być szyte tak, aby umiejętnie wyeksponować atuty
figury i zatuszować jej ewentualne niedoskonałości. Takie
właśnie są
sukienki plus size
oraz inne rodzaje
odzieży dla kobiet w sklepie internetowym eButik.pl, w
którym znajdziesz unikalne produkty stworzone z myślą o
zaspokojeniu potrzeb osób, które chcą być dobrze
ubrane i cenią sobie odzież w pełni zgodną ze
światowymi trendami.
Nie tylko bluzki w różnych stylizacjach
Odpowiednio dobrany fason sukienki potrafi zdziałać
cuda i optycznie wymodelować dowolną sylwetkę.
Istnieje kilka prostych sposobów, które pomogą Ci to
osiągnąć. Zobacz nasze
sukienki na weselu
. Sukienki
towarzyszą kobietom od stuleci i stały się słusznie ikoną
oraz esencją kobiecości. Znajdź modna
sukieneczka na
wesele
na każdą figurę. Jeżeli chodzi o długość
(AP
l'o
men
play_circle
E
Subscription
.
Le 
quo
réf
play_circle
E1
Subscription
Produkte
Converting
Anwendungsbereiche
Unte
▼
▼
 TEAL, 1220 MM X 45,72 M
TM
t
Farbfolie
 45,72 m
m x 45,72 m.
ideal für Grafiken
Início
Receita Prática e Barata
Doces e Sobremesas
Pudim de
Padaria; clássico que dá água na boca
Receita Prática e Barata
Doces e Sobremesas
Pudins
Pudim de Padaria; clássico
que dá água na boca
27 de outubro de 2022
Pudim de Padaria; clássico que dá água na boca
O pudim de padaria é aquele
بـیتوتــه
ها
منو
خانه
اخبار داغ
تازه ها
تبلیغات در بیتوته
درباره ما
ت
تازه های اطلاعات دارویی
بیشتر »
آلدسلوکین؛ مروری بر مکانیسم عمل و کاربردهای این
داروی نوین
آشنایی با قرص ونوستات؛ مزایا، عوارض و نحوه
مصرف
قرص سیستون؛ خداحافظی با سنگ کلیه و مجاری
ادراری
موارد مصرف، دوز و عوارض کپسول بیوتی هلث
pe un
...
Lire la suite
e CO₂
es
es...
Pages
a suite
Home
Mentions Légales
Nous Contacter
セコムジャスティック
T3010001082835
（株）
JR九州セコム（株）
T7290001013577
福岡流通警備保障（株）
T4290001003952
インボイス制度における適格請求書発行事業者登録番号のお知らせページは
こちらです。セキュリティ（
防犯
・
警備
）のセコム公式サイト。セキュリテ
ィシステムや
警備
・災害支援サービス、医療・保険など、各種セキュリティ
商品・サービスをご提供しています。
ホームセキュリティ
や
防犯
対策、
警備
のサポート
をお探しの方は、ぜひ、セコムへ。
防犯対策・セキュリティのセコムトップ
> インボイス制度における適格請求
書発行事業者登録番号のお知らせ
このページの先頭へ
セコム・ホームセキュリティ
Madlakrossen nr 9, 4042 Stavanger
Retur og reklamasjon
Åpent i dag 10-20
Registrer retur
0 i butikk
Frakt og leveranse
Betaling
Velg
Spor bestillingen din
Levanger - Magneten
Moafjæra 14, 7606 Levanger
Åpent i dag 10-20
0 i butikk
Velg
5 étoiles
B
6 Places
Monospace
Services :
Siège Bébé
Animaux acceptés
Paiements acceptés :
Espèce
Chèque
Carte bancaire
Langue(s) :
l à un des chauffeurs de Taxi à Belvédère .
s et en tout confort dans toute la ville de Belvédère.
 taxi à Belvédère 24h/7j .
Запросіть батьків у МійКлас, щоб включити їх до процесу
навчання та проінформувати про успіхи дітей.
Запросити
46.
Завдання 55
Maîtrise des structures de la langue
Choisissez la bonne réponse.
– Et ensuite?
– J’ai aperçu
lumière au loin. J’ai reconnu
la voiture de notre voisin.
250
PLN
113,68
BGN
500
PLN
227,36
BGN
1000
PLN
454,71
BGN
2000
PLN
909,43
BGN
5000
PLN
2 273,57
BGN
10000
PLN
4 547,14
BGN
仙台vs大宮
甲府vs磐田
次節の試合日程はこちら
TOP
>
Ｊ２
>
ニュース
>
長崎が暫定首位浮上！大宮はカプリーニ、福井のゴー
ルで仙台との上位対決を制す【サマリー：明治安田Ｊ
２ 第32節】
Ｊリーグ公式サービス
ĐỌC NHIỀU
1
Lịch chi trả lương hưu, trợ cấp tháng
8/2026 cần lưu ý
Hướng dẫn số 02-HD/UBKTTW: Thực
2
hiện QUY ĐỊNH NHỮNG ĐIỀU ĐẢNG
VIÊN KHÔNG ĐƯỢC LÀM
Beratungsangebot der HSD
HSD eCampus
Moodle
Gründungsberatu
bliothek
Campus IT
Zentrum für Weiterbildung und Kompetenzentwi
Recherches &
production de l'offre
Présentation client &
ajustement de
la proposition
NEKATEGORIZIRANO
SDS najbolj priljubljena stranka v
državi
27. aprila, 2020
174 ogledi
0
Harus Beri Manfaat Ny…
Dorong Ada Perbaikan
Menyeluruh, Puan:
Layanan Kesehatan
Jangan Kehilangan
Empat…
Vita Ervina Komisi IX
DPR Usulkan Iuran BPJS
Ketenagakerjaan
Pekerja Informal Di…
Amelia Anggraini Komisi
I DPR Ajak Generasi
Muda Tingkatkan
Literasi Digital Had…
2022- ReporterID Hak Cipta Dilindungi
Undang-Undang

━━━━

● Requirement: Tally the lines in this material that hold the word "acceptés", then reply with only the number.

● Solved exercise: 2